● **EXCERPTED TEXT**
That's my point in reply #31 - out2 (which is the MSB) is incorrectly matching out1 (LSB).

Has anyone read a 16-bit result in two's complement on the Teensy 3.2 with I2C?

Perhaps this line is the problem?

while (Wire.available() < 2);

Maybe try structuring your code similarly to the example in File > Examples > Wire > master_reader.

I'm at work at the moment and don't have access to the Arduino IDE, but I can say I tried many variations with the same incorrect results. The approach in reply #31 is based on the Adafruit library, which works properly on the Arduino Due. I also tried the Sparkfun library (link below) but same error - however it does work on the Arduino Due.

https://github.com/sparkfun/SparkFun_LSM6DS3_Arduino_Library/tree/master/src

Key excerpt from Sparkfun library:

status_t LSM6DS3Core::readRegisterRegion(uint8_t *outputPointer , uint8_t offset, uint8_t length)
{
	status_t returnError = IMU_SUCCESS;

	//define pointer that will point to the external space
	uint8_t i = 0;
	uint8_t c = 0;
	uint8_t tempFFCounter = 0;

	switch (commInterface) {

	case I2C_MODE:
		Wire.beginTransmission(I2CAddress);
		Wire.write(offset);
		if( Wire.endTransmission() != 0 )
		{
			returnError = IMU_HW_ERROR;
		}
		else  //OK, all worked, keep going
		{
			// request <length> bytes from slave device
			Wire.requestFrom(I2CAddress, length);
			while ( (Wire.available()) && (i < length))  // slave may send less than requested
			{
				c = Wire.read(); // receive a byte as character
				*outputPointer = c;
				outputPointer++;
				i++;
			}
		}
		break;

	case SPI_MODE:
		// take the chip select low to select the device:
		digitalWrite(chipSelectPin, LOW);
		// send the device the register you want to read:
		SPI.transfer(offset | 0x80);  //Ored with "read request" bit
		while ( i < length ) // slave may send less than requested
		{
			c = SPI.transfer(0x00); // receive a byte as character
			if( c == 0xFF )
			{
				//May have problem
				tempFFCounter++;
			}
			*outputPointer = c;
			outputPointer++;
			i++;
		}
		if( tempFFCounter == i )

● **SHORT TASK A**
Return the part of the Teensy I2C forum text that begins at the words "I'm at work" and stops after "work on the Arduino Due.", copied without any change.
● **SHORT TASK B**
Extend the Teensy I2C forum text onward from its last line.

● **DATA EXTRACT**
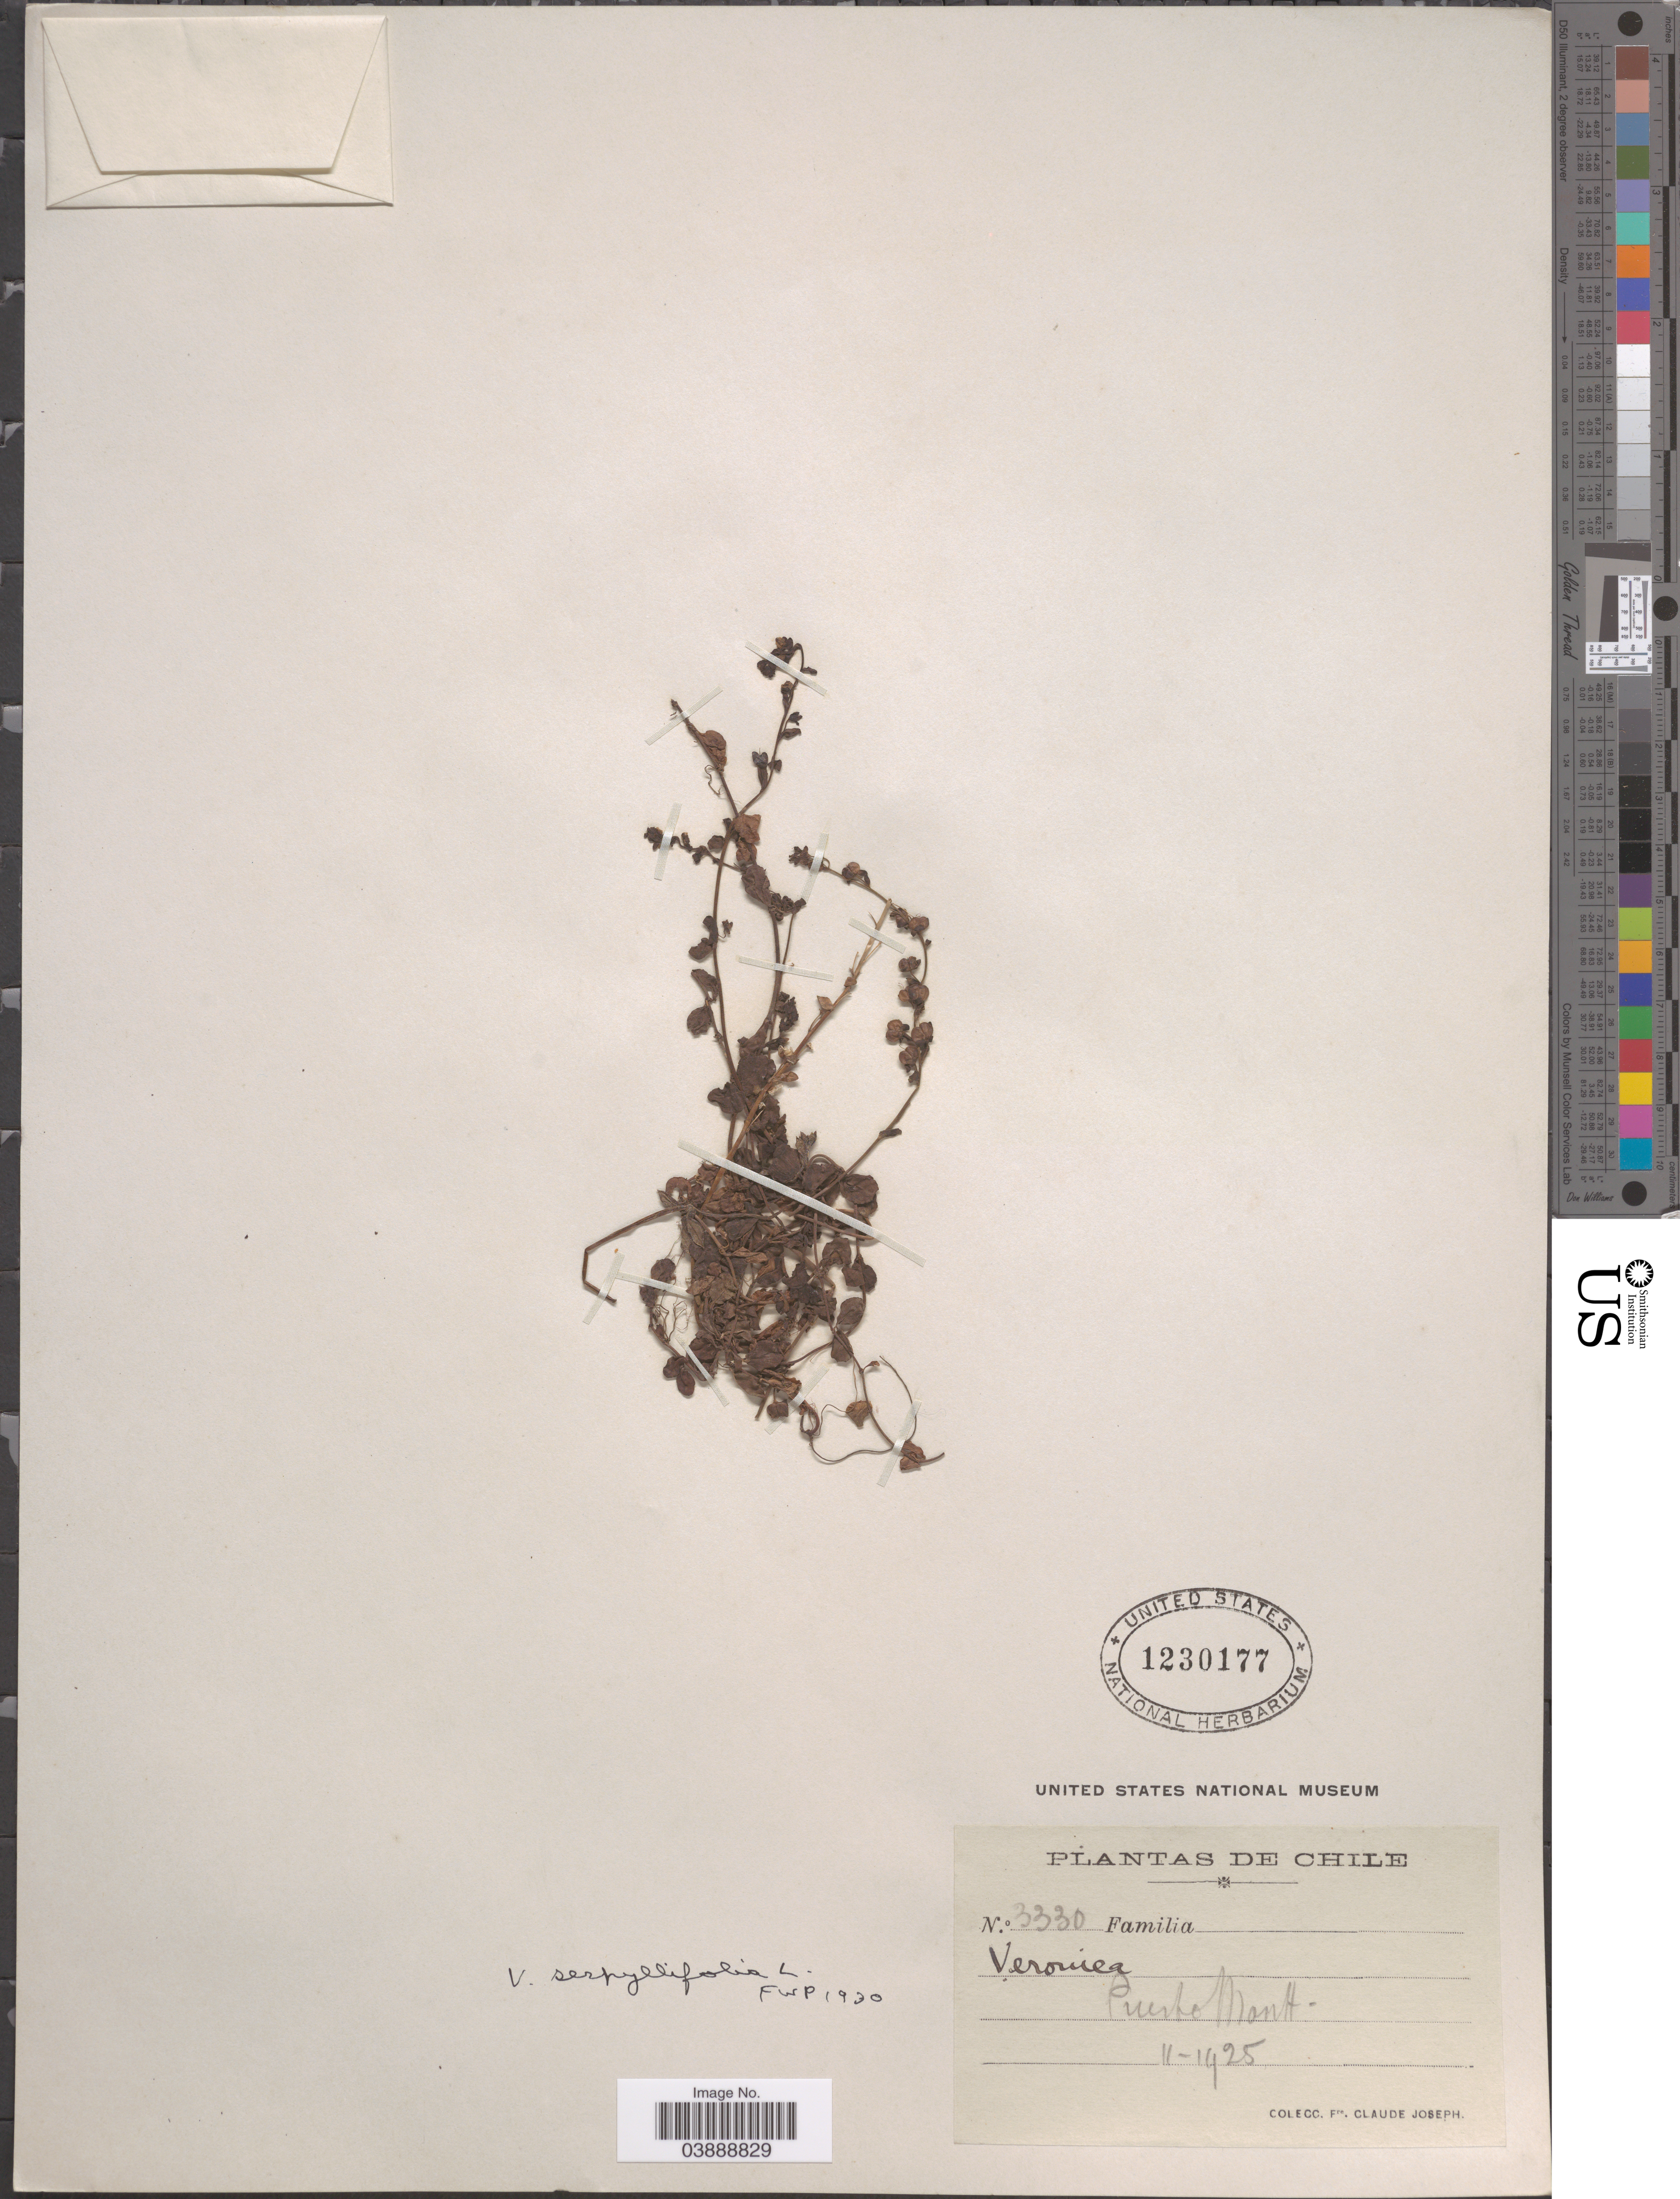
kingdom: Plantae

● **EXPECTED ANSWER A**
I'm at work at the moment and don't have access to the Arduino IDE, but I can say I tried many variations with the same incorrect results. The approach in reply #31 is based on the Adafruit library, which works properly on the Arduino Due. I also tried the Sparkfun library (link below) but same error - however it does work on the Arduino Due.

● **EXPECTED ANSWER B**
		{
			//Ok, we've recieved all ones, report
			returnError = IMU_ALL_ONES_WARNING;
		}
		// take the chip select high to de-select:
		digitalWrite(chipSelectPin, HIGH);
		break;

	default:
		break;
	}

	return returnError;
}

 

[randomvibe]

I couldn't help but notice every line printed has the exact same number for out1 and out2. That seems very unlikely to be real data from your sensor.

That's my point in reply #31. out2 (which is the MSB) is incorrectly matching out1 (LSB).

Has anyone read a 16-bit result in two's complement on the Teensy 3.2 with I2C?

Perhaps this line is the problem?

while (Wire.available() < 2);

Maybe try structuring your code similarly to the example in File > Examples > Wire > master_reader.

Okay, I tried the master_reader example. But no luck, out2 still incorrectly matches out1. Code below:

uint16_t  i2c_read_16bit( uint8_t target)
{
    char     out1, out2;
    int16_t  out3;

    Wire.beginTransmission(I2C_ADDR);
    Wire.write(target);
    Wire.endTransmission();
    
    Wire.requestFrom(I2C_ADDR, 2);     // request 2 bytes from slave device #8
            
    while ( Wire.available() )
    {
        out1 = Wire.read();
        out2 = Wire.read();
    }

    out3 = (int16_t)out1 | int16_t(out2 << 8);
    
     sprintf(nmeacx, "  %d %d %d \r\n",  (int16_t)out1, (int16_t)out2, out3 );
     Serial.print(nmeacx);
       
    return  out3;
}

I also tried putting in a delay between out1 and out2, but no luck.

The approach in reply #31 is based on the Adafruit library, which works properly on the Arduino Due. The Sparkfun library also works on the Due, but not on the Teensy 3.2 - same out2=out1 error..

https://github.com/sparkfun/SparkFun_LSM6DS3_Arduino_Library/tree/master/src

Excerpt from Sparkfun library:

status_t LSM6DS3Core::readRegisterRegion(uint8_t *outputPointer , uint8_t offset, uint8_t length)
{
	status_t returnError = IMU_SUCCESS;

	//define pointer that will point to the external space
	uint8_t i = 0;
	uint8_t c = 0;
	uint8_t tempFFCounter = 0;

	switch (commInterface) {

	case I2C_MODE:
		Wire.beginTransmission(I2CAddress);
		Wire.write(offset);
		if( Wire.endTransmission() != 0 )
		{
			returnError = IMU_HW_ERROR;
		}
		else  //OK, all worked, keep going
		{
			// request <length> bytes from slave device
			Wire.requestFrom(I2CAddress, length);
			while ( (Wire.available()) && (i < length))  // slave may send less than requested
			{
				c = Wire.read(); // receive a byte as character
				*outputPointer = c;
				outputPointer++;
				i++;
			}
		}
		break;

	case SPI_MODE:
		// take the chip select low to select the device:
		digitalWrite(chipSelectPin, LOW);
		// send the device the register you want to read:
		SPI.transfer(offset | 0x80);  //Ored with "read request" bit
		while ( i < length ) // slave may send less than requested
		{
			c = SPI.transfer(0x00); // receive a byte as character
			if( c == 0xFF )
			{
				//May have problem
				tempFFCounter++;
			}
			*outputPointer = c;
			outputPointer++;
			i++;
		}
		if( tempFFCounter == i )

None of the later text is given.